**TASK GOAL**
Leaving out every picture, retype the lines below from the top through the one that contains "greenhouse gas emissions.".

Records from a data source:
━━━

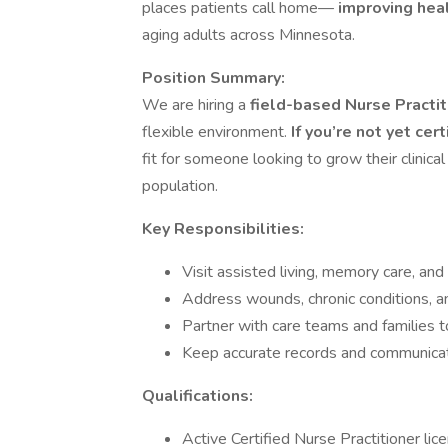
places patients call home—
improving heal
aging adults across Minnesota.
Position Summary:
We are hiring a
field-based Nurse Practi
flexible environment.
If you’re not yet cert
fit for someone looking to grow their clinica
population.
Key Responsibilities:
Visit assisted living, memory care, an
Address wounds, chronic conditions, an
Partner with care teams and families t
Keep accurate records and communicate
Qualifications:
Active Certified Nurse Practitioner li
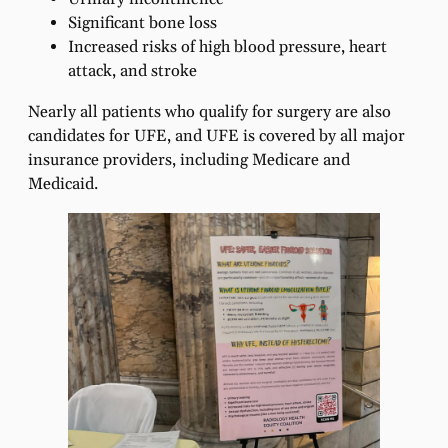
Significant bone loss
Increased risks of high blood pressure, heart
attack, and stroke
Nearly all patients who qualify for surgery are also
candidates for UFE, and UFE is covered by all major
insurance providers, including Medicare and
Medicaid.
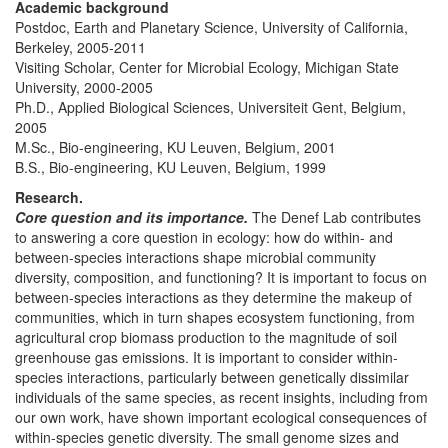
Academic background
Postdoc, Earth and Planetary Science, University of California,
Berkeley, 2005-2011
Visiting Scholar, Center for Microbial Ecology, Michigan State
University, 2000-2005
Ph.D., Applied Biological Sciences, Universiteit Gent, Belgium,
2005
M.Sc., Bio-engineering, KU Leuven, Belgium, 2001
B.S., Bio-engineering, KU Leuven, Belgium, 1999
Research.
Core question and its importance.
The Denef Lab contributes
to answering a core question in ecology: how do within- and
between-species interactions shape microbial community
diversity, composition, and functioning? It is important to focus on
between-species interactions as they determine the makeup of
communities, which in turn shapes ecosystem functioning, from
agricultural crop biomass production to the magnitude of soil
greenhouse gas emissions. It is important to consider within-
species interactions, particularly between genetically dissimilar
individuals of the same species, as recent insights, including from
our own work, have shown important ecological consequences of
within-species genetic diversity. The small genome sizes and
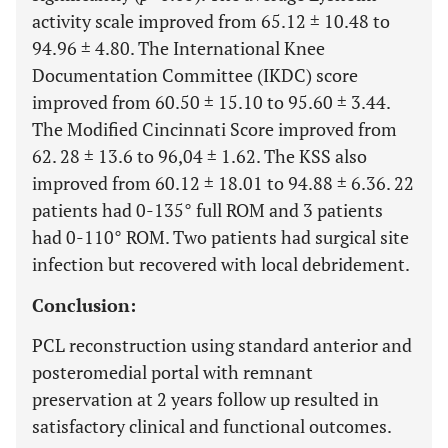
activity scale improved from 65.12 ± 10.48 to
94.96 ± 4.80. The International Knee
Documentation Committee (IKDC) score
improved from 60.50 ± 15.10 to 95.60 ± 3.44.
The Modified Cincinnati Score improved from
62. 28 ± 13.6 to 96,04 ± 1.62. The KSS also
improved from 60.12 ± 18.01 to 94.88 ± 6.36. 22
patients had 0-135° full ROM and 3 patients
had 0-110° ROM. Two patients had surgical site
infection but recovered with local debridement.
Conclusion:
PCL reconstruction using standard anterior and
posteromedial portal with remnant
preservation at 2 years follow up resulted in
satisfactory clinical and functional outcomes.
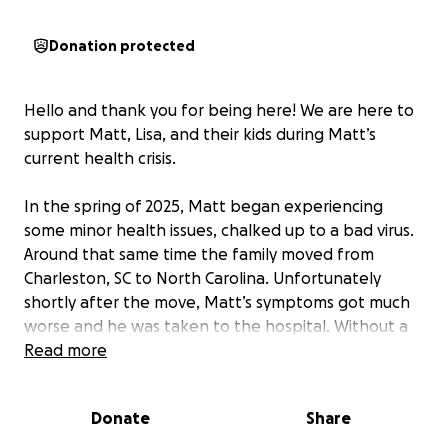
Donation protected
Hello and thank you for being here! We are here to
support Matt, Lisa, and their kids during Matt’s
current health crisis.
In the spring of 2025, Matt began experiencing
some minor health issues, chalked up to a bad virus.
Around that same time the family moved from
Charleston, SC to North Carolina. Unfortunately
shortly after the move, Matt’s symptoms got much
worse and he was taken to the hospital. Without a
known cause or clear treatment plan, Matt and Lisa
Read more
headed home to Charleston hoping for answers.
Donate
Share
Back in Charleston, Matt is still hospitalized and
dealing with significant swelling in his brain causing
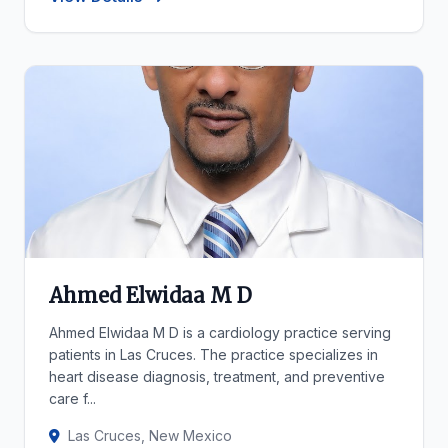
Ahmed Elwidaa M D
Ahmed Elwidaa M D is a cardiology practice serving
patients in Las Cruces. The practice specializes in
heart disease diagnosis, treatment, and preventive
care f...
Las Cruces, New Mexico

━━━

**RESULT OF THIS TASK**
places patients call home—
improving heal
aging adults across Minnesota.
Position Summary:
We are hiring a
field-based Nurse Practi
flexible environment.
If you’re not yet cert
fit for someone looking to grow their clinica
population.
Key Responsibilities:
Visit assisted living, memory care, an
Address wounds, chronic conditions, an
Partner with care teams and families t
Keep accurate records and communicate
Qualifications:
Active Certified Nurse Practitioner li
Significant bone loss
Increased risks of high blood pressure, heart
attack, and stroke
Nearly all patients who qualify for surgery are also
candidates for UFE, and UFE is covered by all major
insurance providers, including Medicare and
Medicaid.
Academic background
Postdoc, Earth and Planetary Science, University of California,
Berkeley, 2005-2011
Visiting Scholar, Center for Microbial Ecology, Michigan State
University, 2000-2005
Ph.D., Applied Biological Sciences, Universiteit Gent, Belgium,
2005
M.Sc., Bio-engineering, KU Leuven, Belgium, 2001
B.S., Bio-engineering, KU Leuven, Belgium, 1999
Research.
Core question and its importance.
The Denef Lab contributes
to answering a core question in ecology: how do within- and
between-species interactions shape microbial community
diversity, composition, and functioning? It is important to focus on
between-species interactions as they determine the makeup of
communities, which in turn shapes ecosystem functioning, from
agricultural crop biomass production to the magnitude of soil
greenhouse gas emissions. It is important to consider within-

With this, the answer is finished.